━━━ Exercise inputs ━━━

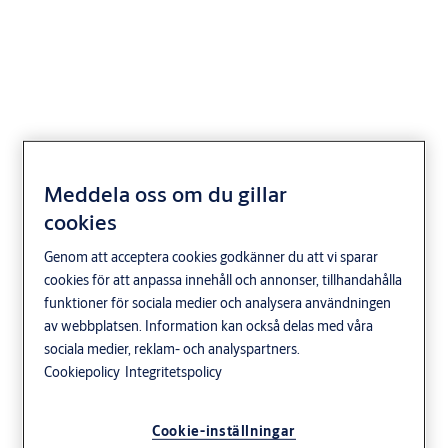
EL482 enkel funktion
Meddela oss om du gillar
cookies
Genom att acceptera cookies godkänner du att vi sparar
cookies för att anpassa innehåll och annonser, tillhandahålla
funktioner för sociala medier och analysera användningen
av webbplatsen. Information kan också delas med våra
sociala medier, reklam- och analyspartners.
Cookiepolicy
Integritetspolicy
Cookie-inställningar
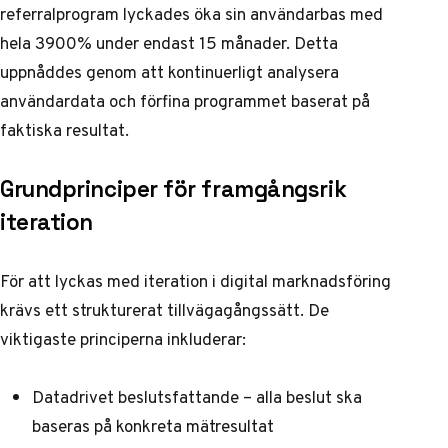
referralprogram lyckades öka sin användarbas med
hela 3900% under endast 15 månader. Detta
uppnåddes genom att kontinuerligt analysera
användardata och förfina programmet baserat på
faktiska resultat.
Grundprinciper för framgångsrik
iteration
För att lyckas med iteration i digital marknadsföring
krävs ett strukturerat tillvägagångssätt. De
viktigaste principerna inkluderar:
Datadrivet beslutsfattande – alla beslut ska
baseras på konkreta mätresultat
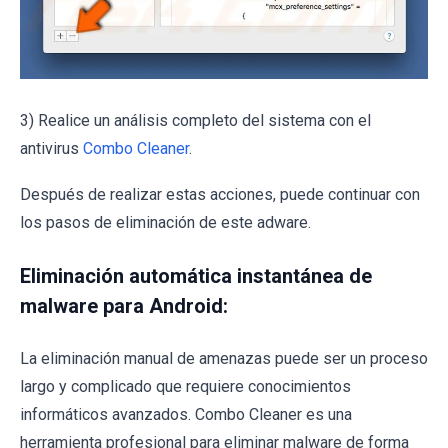
3) Realice un análisis completo del sistema con el
antivirus
Combo Cleaner
.
Después de realizar estas acciones, puede continuar con
los pasos de eliminación de este adware.
Eliminación automática instantánea de
malware para Android:
La eliminación manual de amenazas puede ser un proceso
largo y complicado que requiere conocimientos
informáticos avanzados. Combo Cleaner es una
herramienta profesional para eliminar malware de forma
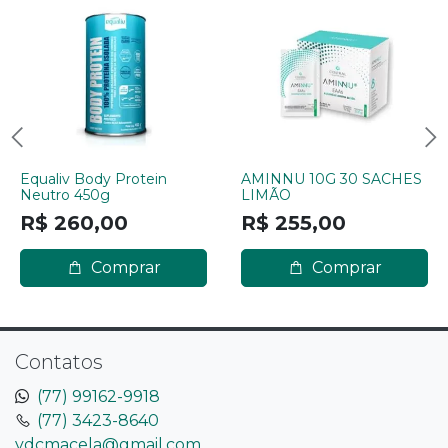
Equaliv Body Protein
AMINNU 10G 30 SACHES
Neutro 450g
LIMÃO
R$ 260,00
R$ 255,00
Comprar
Comprar
Contatos
(77) 99162-9918
(77) 3423-8640
vdcmacela@gmail.com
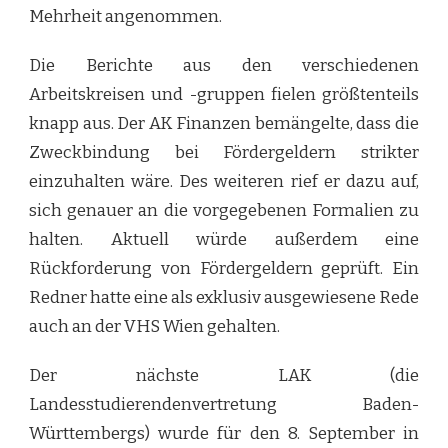
Mehrheit angenommen.
Die Berichte aus den verschiedenen
Arbeitskreisen und -gruppen fielen größtenteils
knapp aus. Der AK Finanzen bemängelte, dass die
Zweckbindung bei Fördergeldern strikter
einzuhalten wäre. Des weiteren rief er dazu auf,
sich genauer an die vorgegebenen Formalien zu
halten. Aktuell würde außerdem eine
Rückforderung von Fördergeldern geprüft. Ein
Redner hatte eine als exklusiv ausgewiesene Rede
auch an der VHS Wien gehalten.
Der nächste LAK (die
Landesstudierendenvertretung Baden-
Württembergs) wurde für den 8. September in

━━━

Lines with "Combo" in them are what the answer must contain; copy each from the records above.

*Exercise result*
Combo Cleaner
informáticos avanzados. Combo Cleaner es una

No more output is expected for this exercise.